Every network experiences outages, and Facebook is no exception. Vice President of Infrastructure Engineering Jay Parikh spoke with CNET about how the social network handles outages, and how he handles requests for more servers.
On the topic of outages, he told CNET:
First and foremost, we take this stuff extremely seriously. We want to be fast, and we always want to be up and running. That’s our No. 1, No. 2, No. 3 priority … When we do have a misstep, we spend a lot of time internally really understanding what happened, how we’re not going to let it happen to us again.
I run a meeting every week where we go through all of the issues that happened … We go over the timeline of what happened, the impact to users, what the root cause was, how we fixed it. And we spend the bulk of the time going over what do we need to do to correct it … A lot of companies come up with great ideas and they go into a folder that no one ever sees again. We’ve very diligent on the follow up.
The important thing here is that we do emphasize needing to focus on impact and moving fast. Because of this, we’re going to take on some risk … For us, moving fast is the most important thing, and we just try to minimize or buffer ourselves from the risk of what that means. This doesn’t mean that just because we have 900 million users, that we need to slow down or we’re going to take less risk.
And Parikh told CNET about requests for new servers:
We have a capacity and performance team that is responsible for working with all of the engineering teams in trying to understand their needs. Now, this team isn’t just a bunch of analysts and businesspeople pushing spreadsheets around — they’re actual engineers who know code, who know performance, who know distributed systems and architectures. So they really have a thorough understanding of how a system is working and how a system is supposed to be working.

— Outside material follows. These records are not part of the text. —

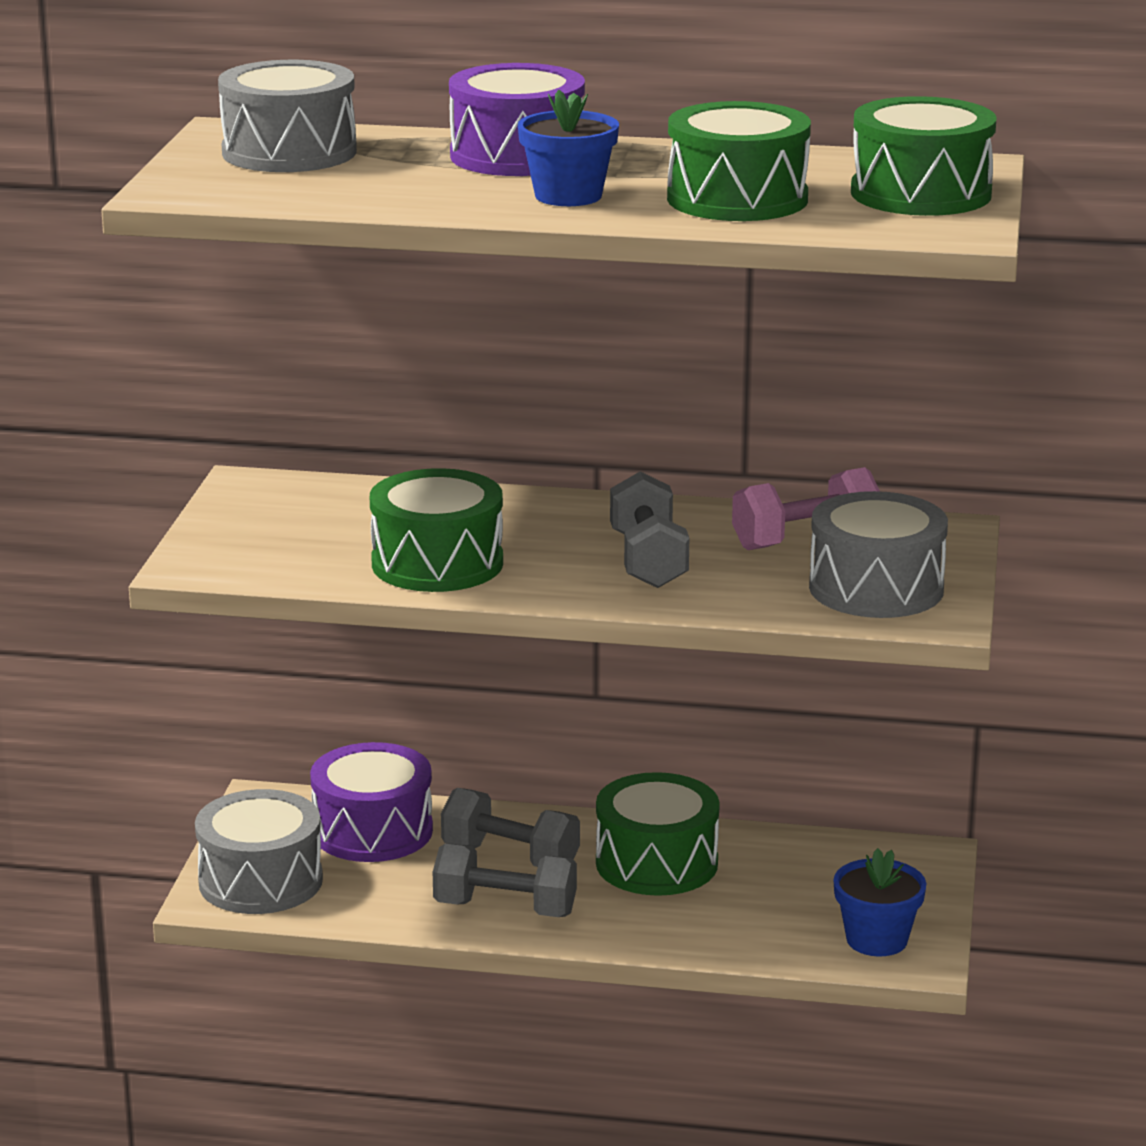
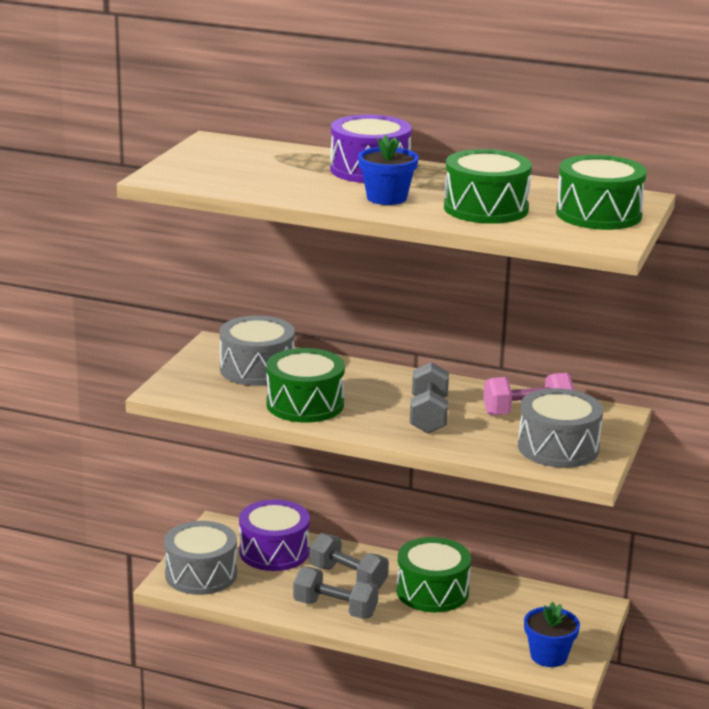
camera: 10 degrees right, 0 degrees up
grey drum [218,60,357,172] -> grey drum moved to [219,316,295,386]

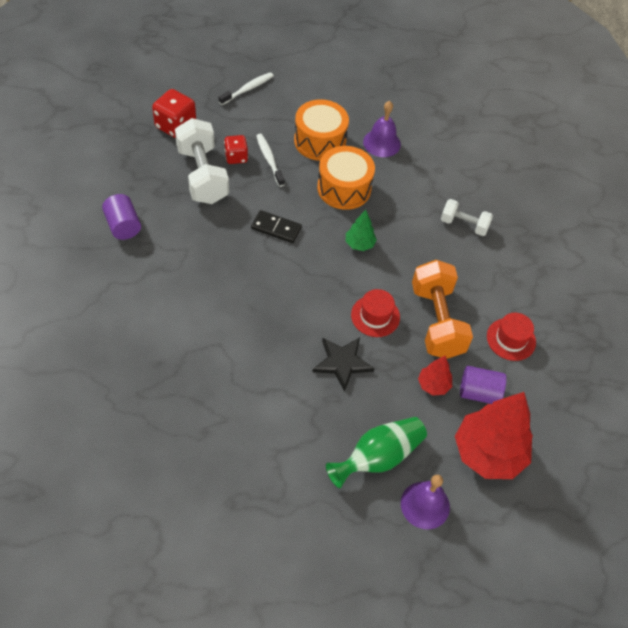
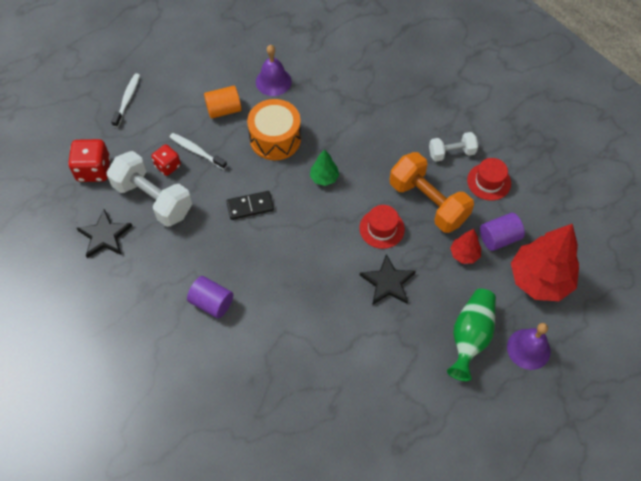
camera: 30 degrees left, 5 degrees up
purple cylinder [102,194,141,240] -> purple cylinder moved to [187,276,233,318]
orange drum [294,99,349,161] -> orange cylinder [204,86,241,118]
white dumbbell [441,199,493,236] -> white dumbbell moved to [429,132,478,162]
none -> black star [77,209,132,258]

You don’t just come to this team when you need more servers. You can get more capacity, but that doesn’t always mean getting more servers. We had a funny story where one of our engineer teams came to the capacity team and said, “We need 8,000 servers.” The capacity team said, “OK, why?” and then spent some time understanding what the engineer team was trying to do. After they got through a series of discussions and review, they only needed 16 servers instead of 8,000.